Spark executor memory is required for running your spark tasks based on the instructions given by your driver program. Basically, it requires more resources that depends on your submitted job.
Executor memory includes memory required for executing the tasks plus overhead memory which should not be greater than the size of JVM and yarn maximum container size.
Add the following parameters in spark-defaults.conf
spar.executor.cores=1
spark.executor.memory=2g
If you using any cluster management tools like cloudera manager or amabari please refresh the cluster configuration for reflecting the latest configs to all nodes in the cluster.
Alternatively, we can pass the executor core and memory value as an argument while running spark-submit command along with class and application path.
Example:
spark-submit \
--class org.apache.spark.examples.SparkPi \
--master yarn \
--deploy-mode cluster \ # can be client for client mode
--executor-memory 2G \
--num-executors 5 \
/path/to/examples.jar \
1000
you mentioned that you are running yourcode interactivly on spark-shell so, while doing if no proper value is set for driver-memory or executor memory then spark defaultly assign some value to it, which is based on it's properties file(where default value is being mentioned).
I hope you are aware of the fact that there is one driver(master node) and worker-node(where executors are get created and processed), so basically two types of space is required by the spark program,so if you want to set driver memory then when start spark-shell .
spark-shell --driver-memory "your value" and to set executor memory :
spark-shell --executor-memory "your value"
then I think you are good to go with the desired value of the memory that you want your spark-shell to use.
In Windows or Linux, you can use this command:
spark-shell --driver-memory 2G
For configuring Cores and Memory for executors.
spark-shell --help
--master MASTER_URL spark://host:port, mesos://host:port, yarn,
--executor-memory MEM Memory per executor (e.g. 1000M, 2G) (Default: 1G).
--total-executor-cores NUM Total cores for all executors.
--executor-cores NUM Number of cores used by each executor. (Default: 1 in YARN and K8S modes, or all available cores on the worker in standalone mode).
Choose one of the following commands in case your system is having 6 Cores and 6GB RAM:
creates 6 executors with each 1 core and 1GB RAM
spark-shell --master spark://sparkmaster:7077 --executor-cores 1 --executor-memory 1g
creates 3 executors with each 1 core and 2GB RAM. The Max memory is 6GB, 3 cores are ideal.
spark-shell --master spark://sparkmaster:7077 --executor-cores 1 --executor-memory 2g
creates 2 executors with each 3 cores and 3GB RAM. Using all RAM and Cores
spark-shell --master spark://sparkmaster:7077 --executor-cores 3 --executor-memory 3g
creates 2 executors with each 3 cores and only 1GB RAM.
spark-shell --master spark://sparkmaster:7077 --executor-cores 3 --executor-memory 1g
if we want to use only one executors with 1 core and 1GB RAM
spark-shell --master spark://sparkmaster:7077 --total-executor-cores 1 --executor-cores 1 --executor-memory 1g
if we want to use only two executors with each 1 core and 1GB RAM
spark-shell --master spark://sparkmaster:7077 --total-executor-cores 2 --executor-cores 1 --executor-memory 1g
if we want to use only two executors with each 2 cores and 2GB RAM (total 4 cores and 4GB RAM)

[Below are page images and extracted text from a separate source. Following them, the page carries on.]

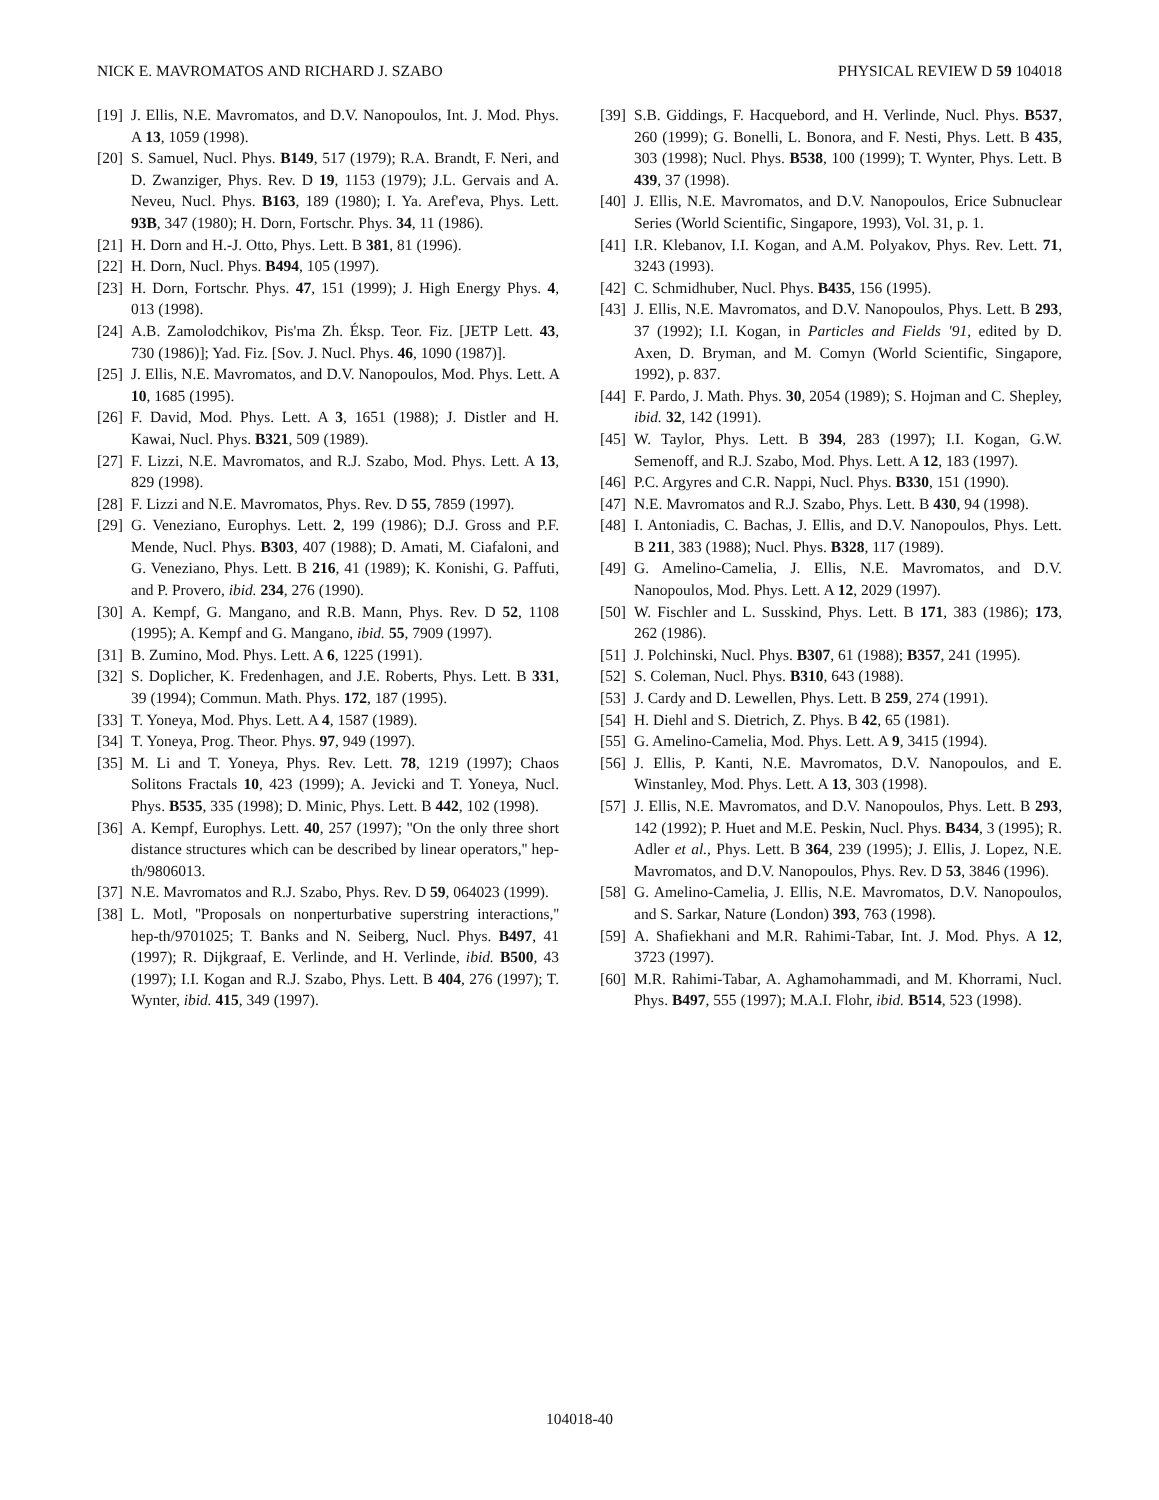NICK E. MAVROMATOS AND RICHARD J. SZABO PHYSICAL REVIEW D 59 104018
[19] J. Ellis, N.E. Mavromatos, and D.V. Nanopoulos, Int. J. Mod. Phys. A 13, 1059 (1998).
[20] S. Samuel, Nucl. Phys. B149, 517 (1979); R.A. Brandt, F. Neri, and D. Zwanziger, Phys. Rev. D 19, 1153 (1979); J.L. Gervais and A. Neveu, Nucl. Phys. B163, 189 (1980); I. Ya. Aref'eva, Phys. Lett. 93B, 347 (1980); H. Dorn, Fortschr. Phys. 34, 11 (1986).
[21] H. Dorn and H.-J. Otto, Phys. Lett. B 381, 81 (1996).
[22] H. Dorn, Nucl. Phys. B494, 105 (1997).
[23] H. Dorn, Fortschr. Phys. 47, 151 (1999); J. High Energy Phys. 4, 013 (1998).
[24] A.B. Zamolodchikov, Pis'ma Zh. Éksp. Teor. Fiz. [JETP Lett. 43, 730 (1986)]; Yad. Fiz. [Sov. J. Nucl. Phys. 46, 1090 (1987)].
[25] J. Ellis, N.E. Mavromatos, and D.V. Nanopoulos, Mod. Phys. Lett. A 10, 1685 (1995).
[26] F. David, Mod. Phys. Lett. A 3, 1651 (1988); J. Distler and H. Kawai, Nucl. Phys. B321, 509 (1989).
[27] F. Lizzi, N.E. Mavromatos, and R.J. Szabo, Mod. Phys. Lett. A 13, 829 (1998).
[28] F. Lizzi and N.E. Mavromatos, Phys. Rev. D 55, 7859 (1997).
[29] G. Veneziano, Europhys. Lett. 2, 199 (1986); D.J. Gross and P.F. Mende, Nucl. Phys. B303, 407 (1988); D. Amati, M. Ciafaloni, and G. Veneziano, Phys. Lett. B 216, 41 (1989); K. Konishi, G. Paffuti, and P. Provero, ibid. 234, 276 (1990).
[30] A. Kempf, G. Mangano, and R.B. Mann, Phys. Rev. D 52, 1108 (1995); A. Kempf and G. Mangano, ibid. 55, 7909 (1997).
[31] B. Zumino, Mod. Phys. Lett. A 6, 1225 (1991).
[32] S. Doplicher, K. Fredenhagen, and J.E. Roberts, Phys. Lett. B 331, 39 (1994); Commun. Math. Phys. 172, 187 (1995).
[33] T. Yoneya, Mod. Phys. Lett. A 4, 1587 (1989).
[34] T. Yoneya, Prog. Theor. Phys. 97, 949 (1997).
[35] M. Li and T. Yoneya, Phys. Rev. Lett. 78, 1219 (1997); Chaos Solitons Fractals 10, 423 (1999); A. Jevicki and T. Yoneya, Nucl. Phys. B535, 335 (1998); D. Minic, Phys. Lett. B 442, 102 (1998).
[36] A. Kempf, Europhys. Lett. 40, 257 (1997); ''On the only three short distance structures which can be described by linear operators,'' hep-th/9806013.
[37] N.E. Mavromatos and R.J. Szabo, Phys. Rev. D 59, 064023 (1999).
[38] L. Motl, ''Proposals on nonperturbative superstring interactions,'' hep-th/9701025; T. Banks and N. Seiberg, Nucl. Phys. B497, 41 (1997); R. Dijkgraaf, E. Verlinde, and H. Verlinde, ibid. B500, 43 (1997); I.I. Kogan and R.J. Szabo, Phys. Lett. B 404, 276 (1997); T. Wynter, ibid. 415, 349 (1997).
[39] S.B. Giddings, F. Hacquebord, and H. Verlinde, Nucl. Phys. B537, 260 (1999); G. Bonelli, L. Bonora, and F. Nesti, Phys. Lett. B 435, 303 (1998); Nucl. Phys. B538, 100 (1999); T. Wynter, Phys. Lett. B 439, 37 (1998).
[40] J. Ellis, N.E. Mavromatos, and D.V. Nanopoulos, Erice Subnuclear Series (World Scientific, Singapore, 1993), Vol. 31, p. 1.
[41] I.R. Klebanov, I.I. Kogan, and A.M. Polyakov, Phys. Rev. Lett. 71, 3243 (1993).
[42] C. Schmidhuber, Nucl. Phys. B435, 156 (1995).
[43] J. Ellis, N.E. Mavromatos, and D.V. Nanopoulos, Phys. Lett. B 293, 37 (1992); I.I. Kogan, in Particles and Fields '91, edited by D. Axen, D. Bryman, and M. Comyn (World Scientific, Singapore, 1992), p. 837.
[44] F. Pardo, J. Math. Phys. 30, 2054 (1989); S. Hojman and C. Shepley, ibid. 32, 142 (1991).
[45] W. Taylor, Phys. Lett. B 394, 283 (1997); I.I. Kogan, G.W. Semenoff, and R.J. Szabo, Mod. Phys. Lett. A 12, 183 (1997).
[46] P.C. Argyres and C.R. Nappi, Nucl. Phys. B330, 151 (1990).
[47] N.E. Mavromatos and R.J. Szabo, Phys. Lett. B 430, 94 (1998).
[48] I. Antoniadis, C. Bachas, J. Ellis, and D.V. Nanopoulos, Phys. Lett. B 211, 383 (1988); Nucl. Phys. B328, 117 (1989).
[49] G. Amelino-Camelia, J. Ellis, N.E. Mavromatos, and D.V. Nanopoulos, Mod. Phys. Lett. A 12, 2029 (1997).
[50] W. Fischler and L. Susskind, Phys. Lett. B 171, 383 (1986); 173, 262 (1986).
[51] J. Polchinski, Nucl. Phys. B307, 61 (1988); B357, 241 (1995).
[52] S. Coleman, Nucl. Phys. B310, 643 (1988).
[53] J. Cardy and D. Lewellen, Phys. Lett. B 259, 274 (1991).
[54] H. Diehl and S. Dietrich, Z. Phys. B 42, 65 (1981).
[55] G. Amelino-Camelia, Mod. Phys. Lett. A 9, 3415 (1994).
[56] J. Ellis, P. Kanti, N.E. Mavromatos, D.V. Nanopoulos, and E. Winstanley, Mod. Phys. Lett. A 13, 303 (1998).
[57] J. Ellis, N.E. Mavromatos, and D.V. Nanopoulos, Phys. Lett. B 293, 142 (1992); P. Huet and M.E. Peskin, Nucl. Phys. B434, 3 (1995); R. Adler et al., Phys. Lett. B 364, 239 (1995); J. Ellis, J. Lopez, N.E. Mavromatos, and D.V. Nanopoulos, Phys. Rev. D 53, 3846 (1996).
[58] G. Amelino-Camelia, J. Ellis, N.E. Mavromatos, D.V. Nanopoulos, and S. Sarkar, Nature (London) 393, 763 (1998).
[59] A. Shafiekhani and M.R. Rahimi-Tabar, Int. J. Mod. Phys. A 12, 3723 (1997).
[60] M.R. Rahimi-Tabar, A. Aghamohammadi, and M. Khorrami, Nucl. Phys. B497, 555 (1997); M.A.I. Flohr, ibid. B514, 523 (1998).
104018-40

spark-shell --master spark://sparkmaster:7077 --total-executor-cores 4 --executor-cores 2 --executor-memory 2g
If we apply --total-executor-cores 2, then only one executor will be created.

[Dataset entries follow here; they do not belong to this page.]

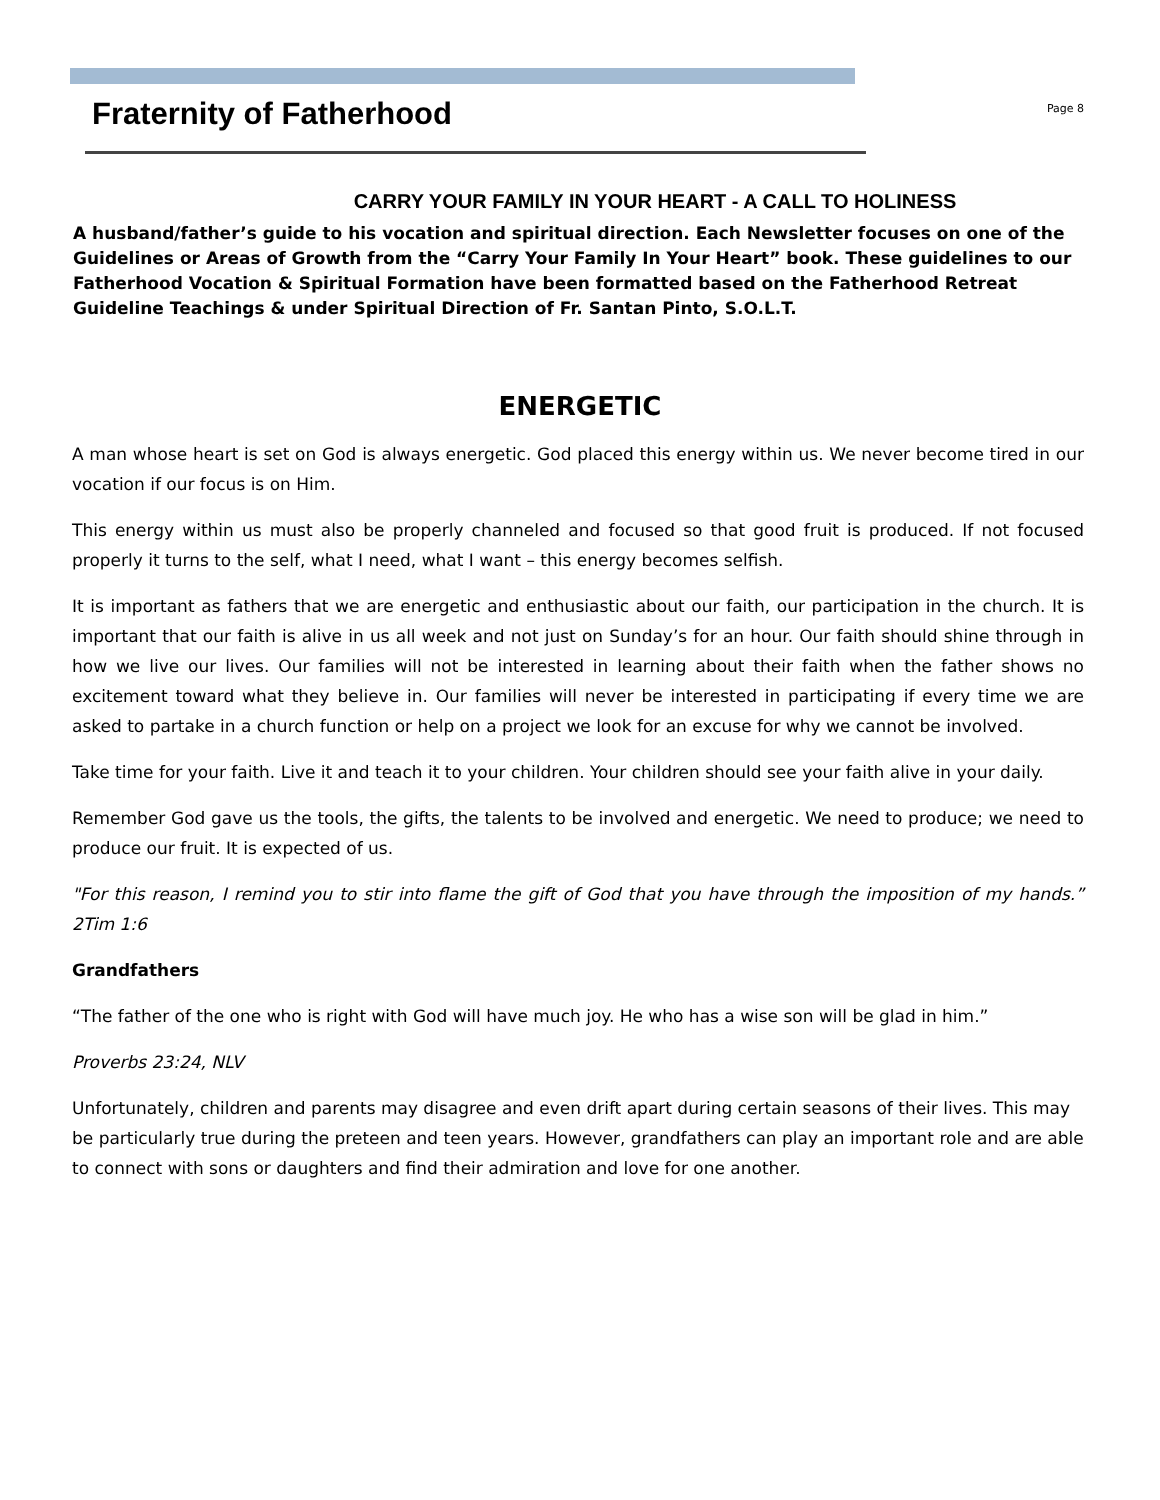Fraternity of Fatherhood
Page 8
CARRY YOUR FAMILY IN YOUR HEART - A CALL TO HOLINESS
A husband/father’s guide to his vocation and spiritual direction. Each Newsletter focuses on one of the Guidelines or Areas of Growth from the “Carry Your Family In Your Heart” book. These guidelines to our Fatherhood Vocation & Spiritual Formation have been formatted based on the Fatherhood Retreat Guideline Teachings & under Spiritual Direction of Fr. Santan Pinto, S.O.L.T.
ENERGETIC
A man whose heart is set on God is always energetic. God placed this energy within us. We never become tired in our vocation if our focus is on Him.
This energy within us must also be properly channeled and focused so that good fruit is produced. If not focused properly it turns to the self, what I need, what I want – this energy becomes selfish.
It is important as fathers that we are energetic and enthusiastic about our faith, our participation in the church. It is important that our faith is alive in us all week and not just on Sunday’s for an hour. Our faith should shine through in how we live our lives. Our families will not be interested in learning about their faith when the father shows no excitement toward what they believe in. Our families will never be interested in participating if every time we are asked to partake in a church function or help on a project we look for an excuse for why we cannot be involved.
Take time for your faith. Live it and teach it to your children. Your children should see your faith alive in your daily.
Remember God gave us the tools, the gifts, the talents to be involved and energetic. We need to produce; we need to produce our fruit. It is expected of us.
"For this reason, I remind you to stir into flame the gift of God that you have through the imposition of my hands.” 2Tim 1:6
Grandfathers
“The father of the one who is right with God will have much joy. He who has a wise son will be glad in him.”
Proverbs 23:24, NLV
Unfortunately, children and parents may disagree and even drift apart during certain seasons of their lives. This may be particularly true during the preteen and teen years. However, grandfathers can play an important role and are able to connect with sons or daughters and find their admiration and love for one another.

spark-shell --master spark://sparkmaster:7077 --total-executor-cores 4 --executor-cores 2 --executor-memory 2g
Total executor cores: 3 is not divisible by cores per executor: 2, the left cores: 1 will not be allocated. one executor with 2 core will create.
spark-shell --master spark://sparkmaster:7077 --total-executor-cores 3 --executor-cores 2 --executor-memory 2g
So --total-executor-cores / --executor-cores = Number of executors that will create.